Israeli director Hany Abu-Assad might have missed more romance survivor films than he should, before undertaking The Mountain Between Us. There’s a lot of good work in the middle of this film, particularly thanks to Oscar winner Winslet (Steve Jobs, The Dressmaker) and Idris Elba (The Dark Tower, Beasts of No Nation). The remote isolation of the film, Vancouver Canada sufficing for no man’s land USA, is exquisite in both sheer beauty and desperation. What plagues the film in the beginning is the visually lackluster plane crash and the ending is a Lifetime movie embrace if I ever saw one. If you took the outline for action comedy Six Days, Seven Nights and turned it into a drama, flipped the temperature, you’ve got The Mountain Between Us.

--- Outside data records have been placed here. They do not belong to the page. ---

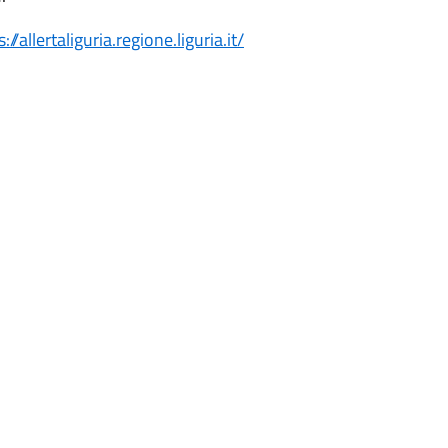
://allertaliguria.regione.liguria.it/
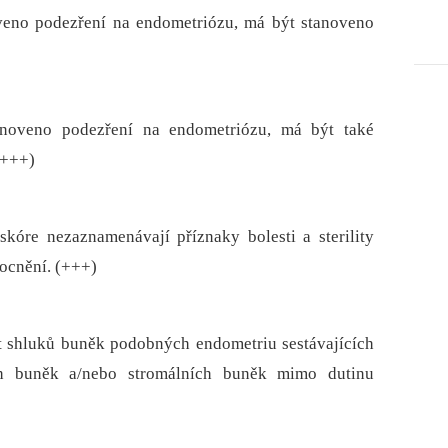
oveno podezření na endometriózu, má být stanoveno
anoveno podezření na endometriózu, má být také
(+++)
kóre nezaznamenávají příznaky bolesti a sterility
ocnění. (+++)
t shluků buněk podobných endometriu sestávajících
ch buněk a/nebo stromálních buněk mimo dutinu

Dr. Ben Bass (Elba) and photo journalist Alex Martin (Winslet) are the sole survivors of a plane crash in route from Idaho to Denver during a winter storm. Neither contacted family before hopping aboard a two-seater plane in a desperate attempt to get to their pressing destinations. Little food, a broken leg and dire circumstances, the two strangers must rely on one another’s limited survival skills to stay alive. Also on the ground with them is the pilots surviving dog with no name. Alex decides moving to lower ground will be their only chance for rescue, but once on the move, warmth is hard to come by and food even more scarce as they inch away from the mountain and closer to death.

Once again Elba elevates a film that would otherwise succumb to a filmmaker unaware that he isn’t really offering his audience anything new.

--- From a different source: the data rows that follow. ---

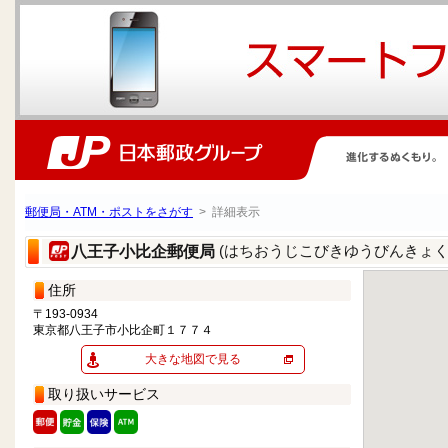
郵便局・ATM・ポストをさがす
> 詳細表示
(はちおうじこびきゆうびんきょく
八王子小比企郵便局
住所
〒193-0934
東京都八王子市小比企町１７７４
大きな地図で見る
取り扱いサービス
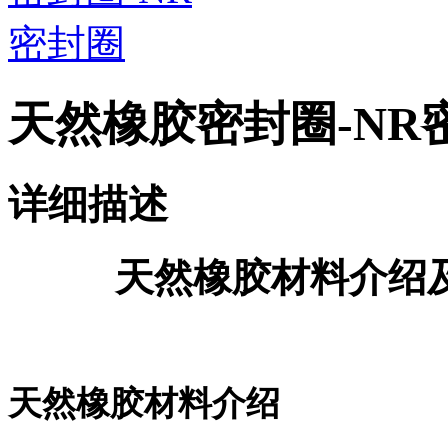
天然橡胶密封圈-NR
详细描述
天然橡胶材料介绍
天然橡胶材料介绍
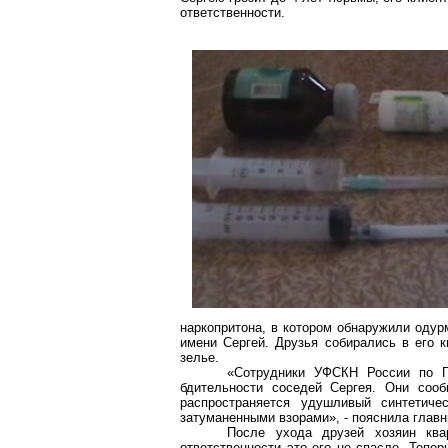
ответственности.
наркопритона
, в котором обнаружили одур
имени Сергей. Друзья собирались в его к
зелье.
«Сотрудники УФСКН России по П
бдительности соседей Сергея. Они сооб
распространяется удушливый синтетич
затуманенными взорами», - пояснила глав
После ухода друзей хозяин ква
ответственности это его не спасло. Тепе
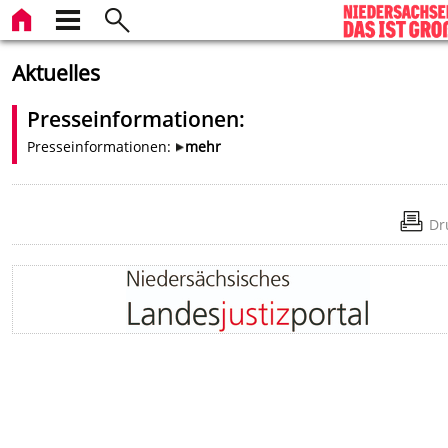
Aktuelles
Presseinformationen:
Presseinformationen:
mehr
Dr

I get that in the overall scheme of things, the plane crash isn’t the most important scene in a movie. The Mountain Between Us quickly reveals itself as a human story rather than a survival film. The way the cinematographer moves the single shot in and around the tiny plane is quite interesting and purposely claustrophobic. It’s when we get to the crash that it looks like a video game or made for TV movie. Cast Away, Sully or Flight have shown us how harrowing a plane crash can look and feel visually, this film would have been better off just skipping the crash. The middle section plays a bit like recent survival film Walking Out, but it’s the final act where the filmmakers just embrace stereotypes to the point it nearly ruins the actors solid work.

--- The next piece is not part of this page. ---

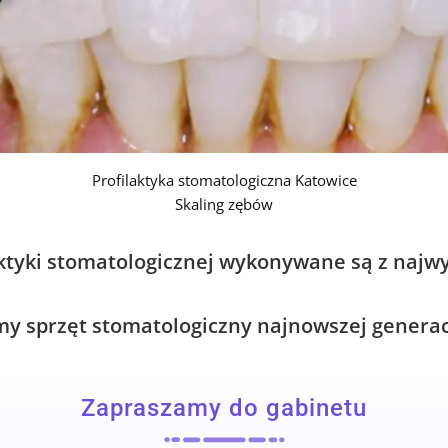
Profilaktyka stomatologiczna Katowice
Skaling zębów
ktyki stomatologicznej wykonywane są z najwy
 sprzęt stomatologiczny najnowszej generacj
Zapraszamy do gabinetu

Once again Elba elevates a film that would otherwise succumb to a filmmaker unaware that he isn’t really offering his audience anything new. Elba has this screen presence here and in other films, that demand the audience attention. He is both a quick-thinking hero, but also a quiet and contemplative protector, slowly unveiling his personality. Winslet, while playing an American, pulls off some comedy undertones that lighten the dire circumstance. A strong woman who isn’t afraid to admit she’s scared and vulnerable while also making some of the couples most difficult survival choices. The light piano score by Game of Thrones composer Ramin Djawadi doesn’t work in the early scenes, yet much better as the film and the circumstance change. A more astute filmmaker could have introduced original ideas into a tired genre, thankfully the actors make it worth your while.

Final Thought

The actors elevate an otherwise generic story of survival.